*** Opening Data shown ***

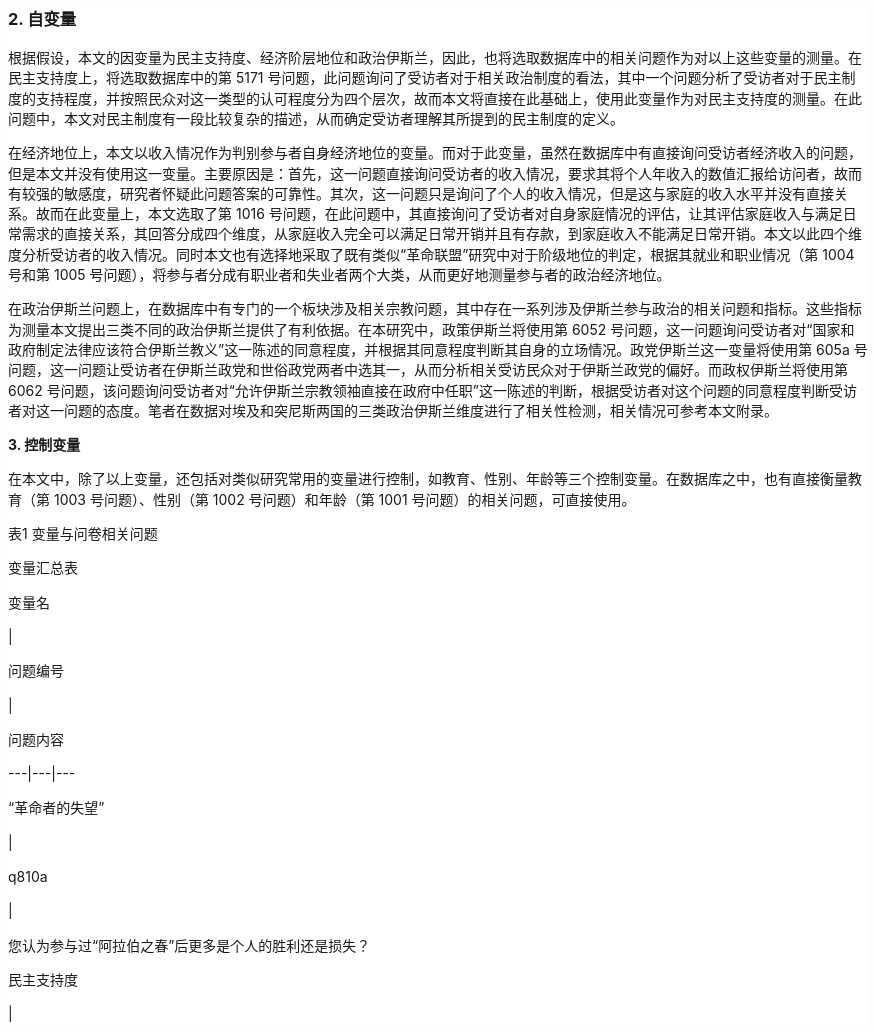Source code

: ### **2\. 自变量**

根据假设，本文的因变量为民主支持度、经济阶层地位和政治伊斯兰，因此，也将选取数据库中的相关问题作为对以上这些变量的测量。在民主支持度上，将选取数据库中的第
5171
号问题，此问题询问了受访者对于相关政治制度的看法，其中一个问题分析了受访者对于民主制度的支持程度，并按照民众对这一类型的认可程度分为四个层次，故而本文将直接在此基础上，使用此变量作为对民主支持度的测量。在此问题中，本文对民主制度有一段比较复杂的描述，从而确定受访者理解其所提到的民主制度的定义。

在经济地位上，本文以收入情况作为判别参与者自身经济地位的变量。而对于此变量，虽然在数据库中有直接询问受访者经济收入的问题，但是本文并没有使用这一变量。主要原因是：首先，这一问题直接询问受访者的收入情况，要求其将个人年收入的数值汇报给访问者，故而有较强的敏感度，研究者怀疑此问题答案的可靠性。其次，这一问题只是询问了个人的收入情况，但是这与家庭的收入水平并没有直接关系。故而在此变量上，本文选取了第
1016
号问题，在此问题中，其直接询问了受访者对自身家庭情况的评估，让其评估家庭收入与满足日常需求的直接关系，其回答分成四个维度，从家庭收入完全可以满足日常开销并且有存款，到家庭收入不能满足日常开销。本文以此四个维度分析受访者的收入情况。同时本文也有选择地采取了既有类似“革命联盟”研究中对于阶级地位的判定，根据其就业和职业情况（第
1004 号和第 1005 号问题），将参与者分成有职业者和失业者两个大类，从而更好地测量参与者的政治经济地位。

在政治伊斯兰问题上，在数据库中有专门的一个板块涉及相关宗教问题，其中存在一系列涉及伊斯兰参与政治的相关问题和指标。这些指标为测量本文提出三类不同的政治伊斯兰提供了有利依据。在本研究中，政策伊斯兰将使用第
6052
号问题，这一问题询问受访者对“国家和政府制定法律应该符合伊斯兰教义”这一陈述的同意程度，并根据其同意程度判断其自身的立场情况。政党伊斯兰这一变量将使用第
605a 号问题，这一问题让受访者在伊斯兰政党和世俗政党两者中选其一，从而分析相关受访民众对于伊斯兰政党的偏好。而政权伊斯兰将使用第 6062
号问题，该问题询问受访者对“允许伊斯兰宗教领袖直接在政府中任职”这一陈述的判断，根据受访者对这个问题的同意程度判断受访者对这一问题的态度。笔者在数据对埃及和突尼斯两国的三类政治伊斯兰维度进行了相关性检测，相关情况可参考本文附录。

 **3\. 控制变量**

在本文中，除了以上变量，还包括对类似研究常用的变量进行控制，如教育、性别、年龄等三个控制变量。在数据库之中，也有直接衡量教育（第 1003
号问题）、性别（第 1002 号问题）和年龄（第 1001 号问题）的相关问题，可直接使用。

表1 变量与问卷相关问题

变量汇总表

变量名

|

问题编号

|

问题内容  
  
---|---|---  
  
“革命者的失望”

|

q810a

|

您认为参与过“阿拉伯之春”后更多是个人的胜利还是损失？  
  
民主支持度

|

*** Closing Data shown ***

Reproduce the items above verbatim, omitting the pictures.

Source code

: ### **2\. 自变量**

根据假设，本文的因变量为民主支持度、经济阶层地位和政治伊斯兰，因此，也将选取数据库中的相关问题作为对以上这些变量的测量。在民主支持度上，将选取数据库中的第
5171
号问题，此问题询问了受访者对于相关政治制度的看法，其中一个问题分析了受访者对于民主制度的支持程度，并按照民众对这一类型的认可程度分为四个层次，故而本文将直接在此基础上，使用此变量作为对民主支持度的测量。在此问题中，本文对民主制度有一段比较复杂的描述，从而确定受访者理解其所提到的民主制度的定义。

在经济地位上，本文以收入情况作为判别参与者自身经济地位的变量。而对于此变量，虽然在数据库中有直接询问受访者经济收入的问题，但是本文并没有使用这一变量。主要原因是：首先，这一问题直接询问受访者的收入情况，要求其将个人年收入的数值汇报给访问者，故而有较强的敏感度，研究者怀疑此问题答案的可靠性。其次，这一问题只是询问了个人的收入情况，但是这与家庭的收入水平并没有直接关系。故而在此变量上，本文选取了第
1016
号问题，在此问题中，其直接询问了受访者对自身家庭情况的评估，让其评估家庭收入与满足日常需求的直接关系，其回答分成四个维度，从家庭收入完全可以满足日常开销并且有存款，到家庭收入不能满足日常开销。本文以此四个维度分析受访者的收入情况。同时本文也有选择地采取了既有类似“革命联盟”研究中对于阶级地位的判定，根据其就业和职业情况（第
1004 号和第 1005 号问题），将参与者分成有职业者和失业者两个大类，从而更好地测量参与者的政治经济地位。

在政治伊斯兰问题上，在数据库中有专门的一个板块涉及相关宗教问题，其中存在一系列涉及伊斯兰参与政治的相关问题和指标。这些指标为测量本文提出三类不同的政治伊斯兰提供了有利依据。在本研究中，政策伊斯兰将使用第
6052
号问题，这一问题询问受访者对“国家和政府制定法律应该符合伊斯兰教义”这一陈述的同意程度，并根据其同意程度判断其自身的立场情况。政党伊斯兰这一变量将使用第
605a 号问题，这一问题让受访者在伊斯兰政党和世俗政党两者中选其一，从而分析相关受访民众对于伊斯兰政党的偏好。而政权伊斯兰将使用第 6062
号问题，该问题询问受访者对“允许伊斯兰宗教领袖直接在政府中任职”这一陈述的判断，根据受访者对这个问题的同意程度判断受访者对这一问题的态度。笔者在数据对埃及和突尼斯两国的三类政治伊斯兰维度进行了相关性检测，相关情况可参考本文附录。

 **3\. 控制变量**

在本文中，除了以上变量，还包括对类似研究常用的变量进行控制，如教育、性别、年龄等三个控制变量。在数据库之中，也有直接衡量教育（第 1003
号问题）、性别（第 1002 号问题）和年龄（第 1001 号问题）的相关问题，可直接使用。

表1 变量与问卷相关问题

变量汇总表

变量名

|

问题编号

|

问题内容  
  
---|---|---  
  
“革命者的失望”

|

q810a

|

您认为参与过“阿拉伯之春”后更多是个人的胜利还是损失？  
  
民主支持度

|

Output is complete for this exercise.